Rabbi Joshua ben Levi, a third-century sage famous in the Talmud for his conversations with the prophet Elijah and with the Angel of Death, once asked a question only a very confident man would ask. He wanted to know who his companion would be in the World to Come. Not whether he would make it. Who he would sit next to.

He received an answer he was not expecting. A certain butcher, in a certain town. A tradesman, not a scholar.

Joshua ben Levi went to find him. He traveled to the town, located the butcher, and watched him — and saw nothing unusual. The man sold meat. He cut joints. He handled money. He did his work and went home. There was no secret piety, no hidden learning, no mystical practice. By every outward measure he was an ordinary butcher.

Joshua ben Levi eventually asked him directly what he did. The butcher was puzzled. He described his days. He named the hours he worked. Then, almost as an afterthought, he mentioned something he did not consider important. Every day, in secret, out of sight of anyone, he cared for his elderly parents. He bathed them when they could not bathe themselves. He fed them when their hands shook too much to hold a spoon. He did it quietly, because he did not want them to feel the shame of being cared for in public. No one in the town knew.

The exemplum, preserved as no. 323 in Moses Gaster's 1924 The Exempla of the Rabbis, is one of the most tender passages in the whole collection. A famous rabbi, a student of Torah since his youth, looked at a butcher who had never opened a tractate, and saw the man who would share his portion in Gan Eden.
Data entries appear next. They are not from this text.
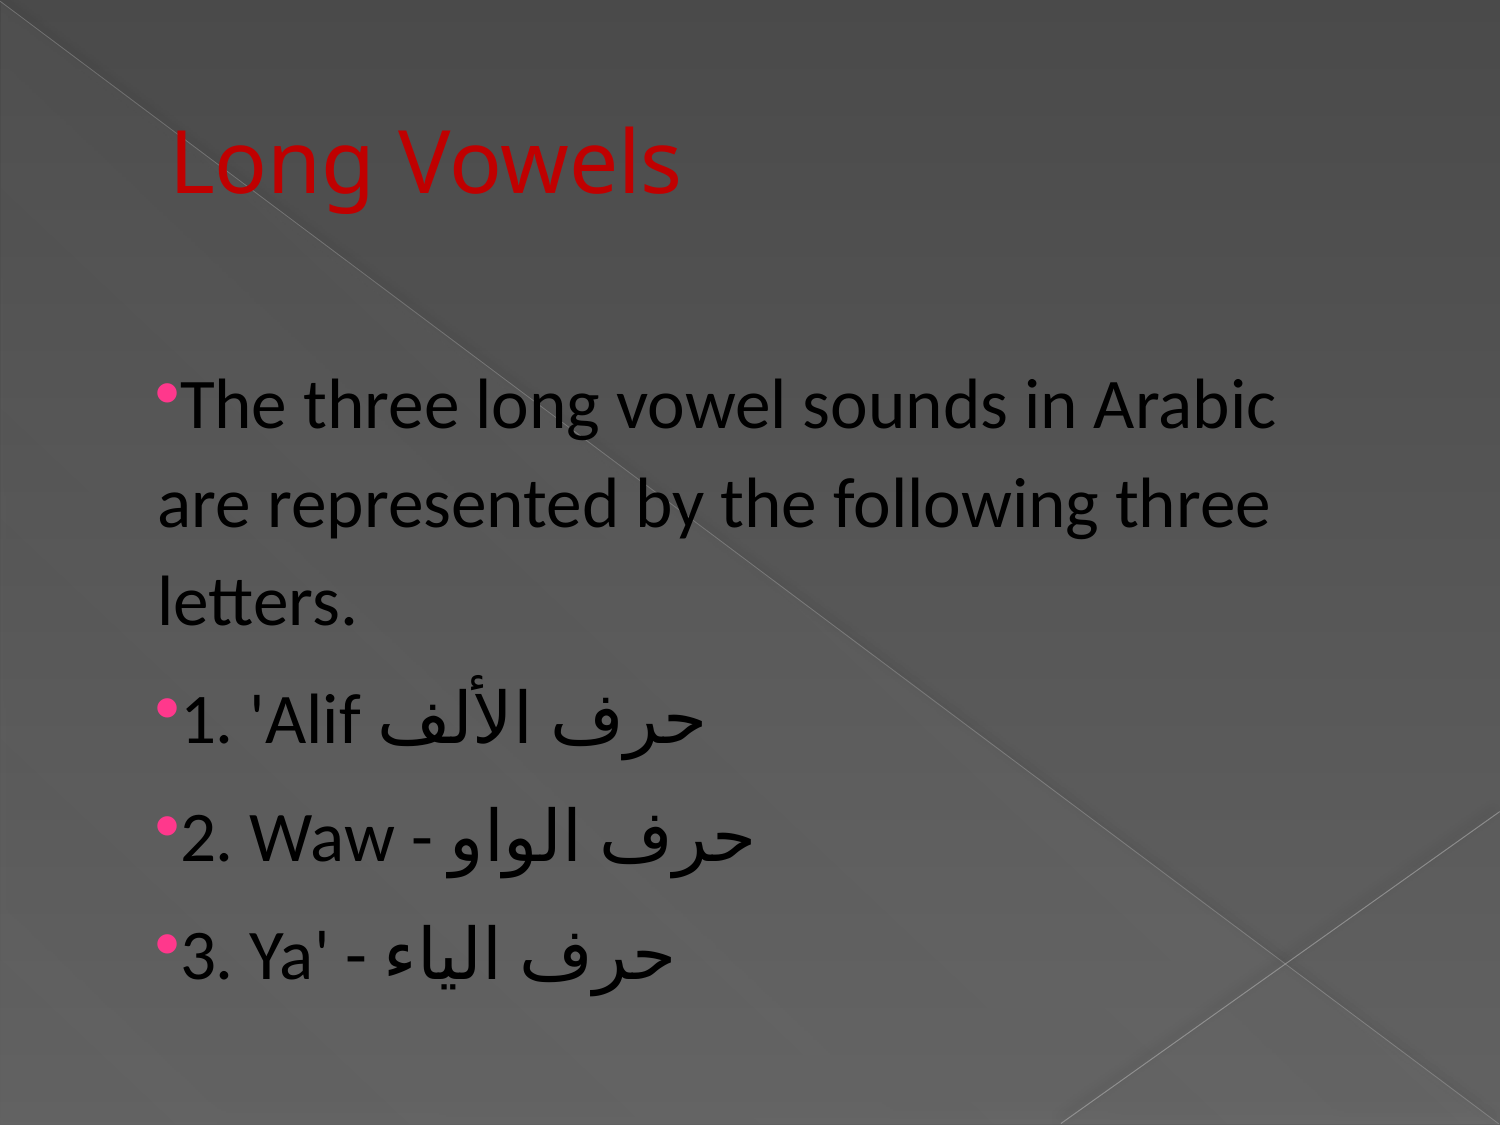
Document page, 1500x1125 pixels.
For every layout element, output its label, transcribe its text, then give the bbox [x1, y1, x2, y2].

title Long Vowels [75, 43, 1425, 274]
list The three long vowel sounds in Arabic are represented by the following three letters. 1. 'Alif حرف الألف 2. Waw - حرف الواو 3. Ya' - حرف الياء [143, 337, 1359, 1005]
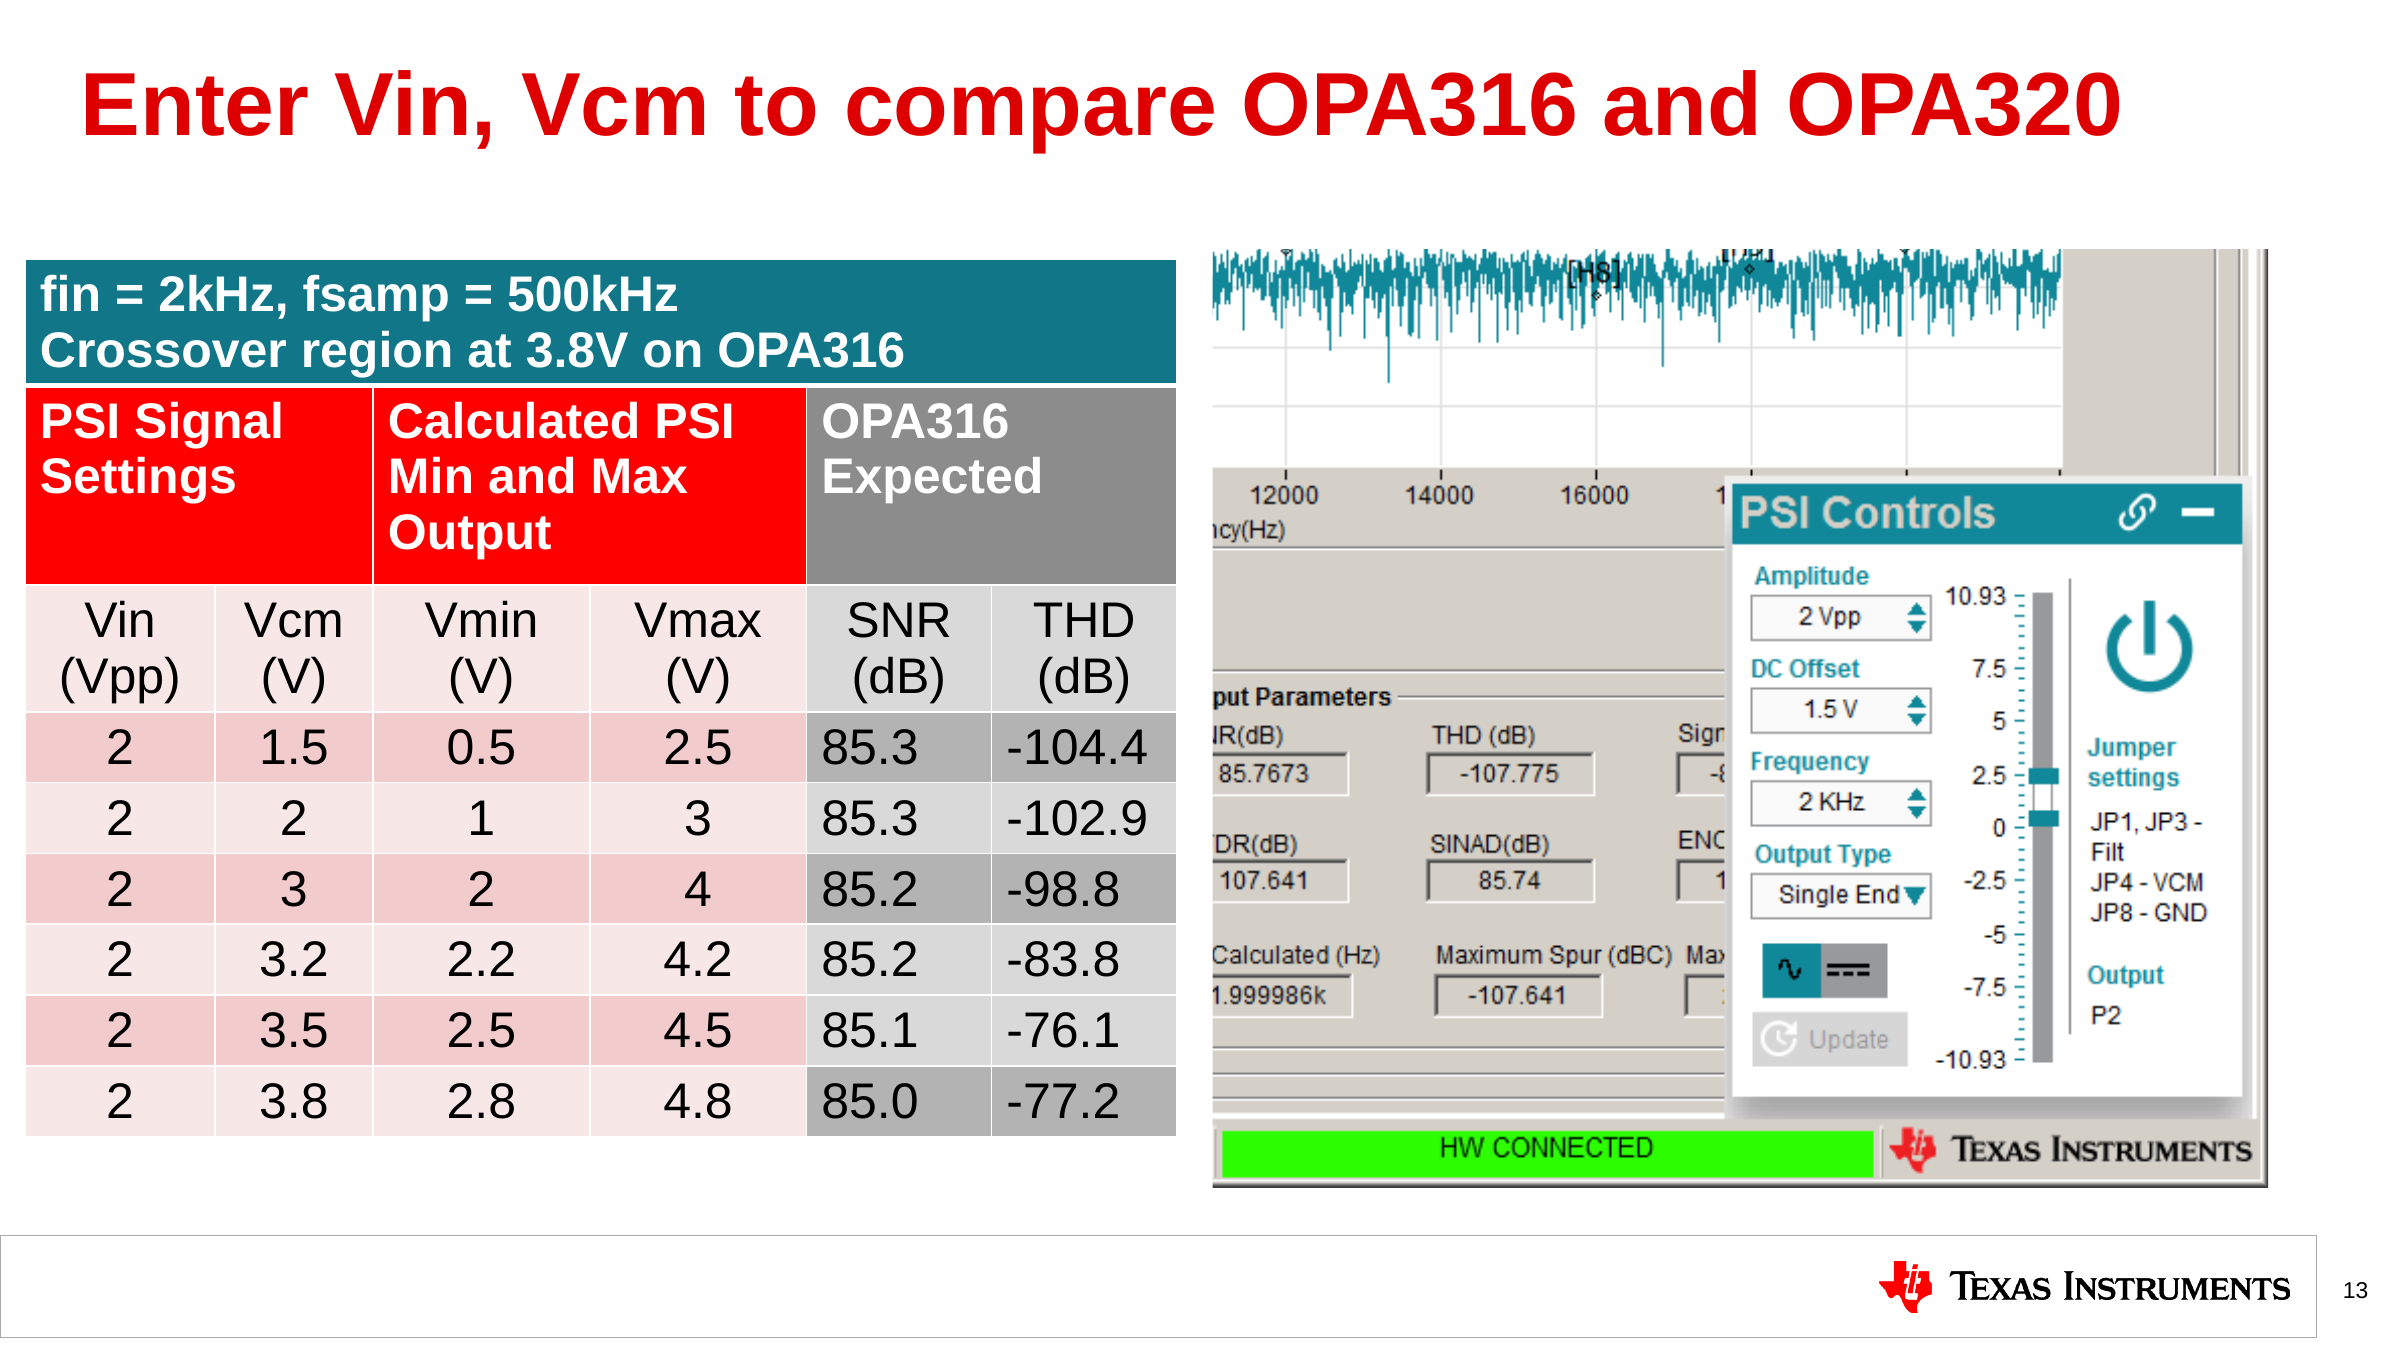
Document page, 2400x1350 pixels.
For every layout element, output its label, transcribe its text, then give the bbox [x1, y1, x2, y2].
The Rabbis are being deliberate. The commandments that matter most — the ones that actually weigh the most on the eternal scale — are often not the ones that draw a crowd. Honor your father and your mother is the fifth of the Ten Commandments. It is also the one commandment that says, explicitly, it is connected to long life in the land (Exodus 20:12). The butcher knew this. He lived it with his hands.

Joshua ben Levi went home and did not grumble about his companion.